Ambassador to the humans
#6
One thing that is good to avoid is rbind and cbind. They're alright if you just want to quickly add something. But in this case you know what the dimension of the final output will be so the better thing would be to initialize 'out' and 'out1' to the sizes they're going to be at the end and then just manipulate the values during the loop.

Also can I ask why you're using global assign statements (things like "<<-")? Typically it's good practice to avoid them. Sometimes they're a necessary evil but it's just good coding practice to avoid them if you can. A better option might be to just use local assignment inside the function and return the values at the end of the function possibly in a list.
 
#7
One thing that is good to avoid is rbind and cbind
I have since made the size of the loop variable, and I'm not sure how to create that matrix.

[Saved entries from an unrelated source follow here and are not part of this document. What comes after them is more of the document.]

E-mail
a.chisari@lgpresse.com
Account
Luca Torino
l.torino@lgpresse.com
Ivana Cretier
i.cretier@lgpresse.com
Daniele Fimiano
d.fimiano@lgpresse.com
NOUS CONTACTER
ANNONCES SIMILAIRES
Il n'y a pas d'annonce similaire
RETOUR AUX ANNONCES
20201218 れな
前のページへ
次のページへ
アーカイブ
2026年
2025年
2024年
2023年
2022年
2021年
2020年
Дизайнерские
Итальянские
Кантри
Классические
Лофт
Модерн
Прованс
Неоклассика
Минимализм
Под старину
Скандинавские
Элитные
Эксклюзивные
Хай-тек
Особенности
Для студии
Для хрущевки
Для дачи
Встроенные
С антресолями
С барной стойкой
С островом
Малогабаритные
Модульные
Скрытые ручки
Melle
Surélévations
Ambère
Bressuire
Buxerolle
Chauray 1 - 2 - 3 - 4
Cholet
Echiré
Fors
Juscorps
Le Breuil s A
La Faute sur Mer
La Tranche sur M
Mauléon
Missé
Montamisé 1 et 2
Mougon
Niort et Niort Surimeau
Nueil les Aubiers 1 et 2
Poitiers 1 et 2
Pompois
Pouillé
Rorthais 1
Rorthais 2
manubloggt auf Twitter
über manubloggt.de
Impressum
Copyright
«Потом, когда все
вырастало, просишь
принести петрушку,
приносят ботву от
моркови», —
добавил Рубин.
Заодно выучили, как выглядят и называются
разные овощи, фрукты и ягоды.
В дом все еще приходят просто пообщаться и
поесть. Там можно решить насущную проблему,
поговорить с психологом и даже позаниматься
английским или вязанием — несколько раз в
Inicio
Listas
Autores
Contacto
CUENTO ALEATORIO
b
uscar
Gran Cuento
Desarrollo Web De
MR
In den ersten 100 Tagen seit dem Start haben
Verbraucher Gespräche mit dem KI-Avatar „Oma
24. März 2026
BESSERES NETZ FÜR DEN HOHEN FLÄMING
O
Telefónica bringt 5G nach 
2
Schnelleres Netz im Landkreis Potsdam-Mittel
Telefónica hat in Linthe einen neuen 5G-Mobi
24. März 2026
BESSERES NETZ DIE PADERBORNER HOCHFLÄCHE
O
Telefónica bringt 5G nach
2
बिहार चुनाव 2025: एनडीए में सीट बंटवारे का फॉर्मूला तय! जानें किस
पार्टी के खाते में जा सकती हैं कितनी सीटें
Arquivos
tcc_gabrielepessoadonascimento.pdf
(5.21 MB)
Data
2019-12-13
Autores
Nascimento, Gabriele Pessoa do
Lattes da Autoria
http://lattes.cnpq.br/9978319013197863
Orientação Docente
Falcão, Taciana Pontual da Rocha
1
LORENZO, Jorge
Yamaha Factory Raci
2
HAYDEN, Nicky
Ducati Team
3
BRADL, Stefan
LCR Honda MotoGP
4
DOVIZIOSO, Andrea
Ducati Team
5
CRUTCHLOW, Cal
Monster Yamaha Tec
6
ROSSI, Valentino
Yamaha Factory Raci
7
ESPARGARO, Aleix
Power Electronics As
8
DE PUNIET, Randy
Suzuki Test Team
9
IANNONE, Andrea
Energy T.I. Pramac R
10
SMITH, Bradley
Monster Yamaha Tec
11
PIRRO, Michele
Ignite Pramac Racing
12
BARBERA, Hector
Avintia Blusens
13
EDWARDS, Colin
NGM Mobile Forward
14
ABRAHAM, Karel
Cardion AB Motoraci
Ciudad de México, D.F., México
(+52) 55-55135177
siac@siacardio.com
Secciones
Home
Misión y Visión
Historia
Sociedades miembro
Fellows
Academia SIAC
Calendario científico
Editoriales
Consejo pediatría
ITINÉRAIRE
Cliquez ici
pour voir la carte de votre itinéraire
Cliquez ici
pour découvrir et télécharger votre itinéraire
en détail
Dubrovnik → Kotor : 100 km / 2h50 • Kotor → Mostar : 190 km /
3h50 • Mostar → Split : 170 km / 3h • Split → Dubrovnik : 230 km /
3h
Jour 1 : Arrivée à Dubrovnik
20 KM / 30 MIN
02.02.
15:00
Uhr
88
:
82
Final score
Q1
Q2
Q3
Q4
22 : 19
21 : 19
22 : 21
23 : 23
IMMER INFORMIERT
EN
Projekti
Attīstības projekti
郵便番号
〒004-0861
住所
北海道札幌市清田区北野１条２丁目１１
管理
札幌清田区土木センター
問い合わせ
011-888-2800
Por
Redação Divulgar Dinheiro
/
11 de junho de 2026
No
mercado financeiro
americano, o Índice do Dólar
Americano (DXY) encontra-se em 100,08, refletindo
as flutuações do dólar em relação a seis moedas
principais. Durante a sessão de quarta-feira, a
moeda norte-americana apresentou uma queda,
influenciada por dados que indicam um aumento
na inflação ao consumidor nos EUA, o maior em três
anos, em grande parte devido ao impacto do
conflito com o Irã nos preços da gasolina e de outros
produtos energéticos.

Thanks for the suggestion with respect to the global assign statement. Out of curiosity, why is it a better to not use them? Do they slow things down?
 

Dason

Ambassador to the humans
#8
Even if the loop size is variable you should still be able to figure out how large the resulting matrix should be. For example if I knew I wanted a matrix with 4 columns but I wanted to have a variable number of rows I could do something like this:
Code:
nrows <- 1000
output <- matrix(0, nrows, 4)
for(i in 1:nrows){
  output[i, ] <- rnorm(4, mean = 0, sd = i)
}
 

Dason

Ambassador to the humans
#10
Indeed. It has to do with the way R is allocating and filling memory. The way you were doing it before you had to do A LOT of copying. Essentially every time through the loop you'd end up copying everything you had already added to the output. If you preallocate you don't do that.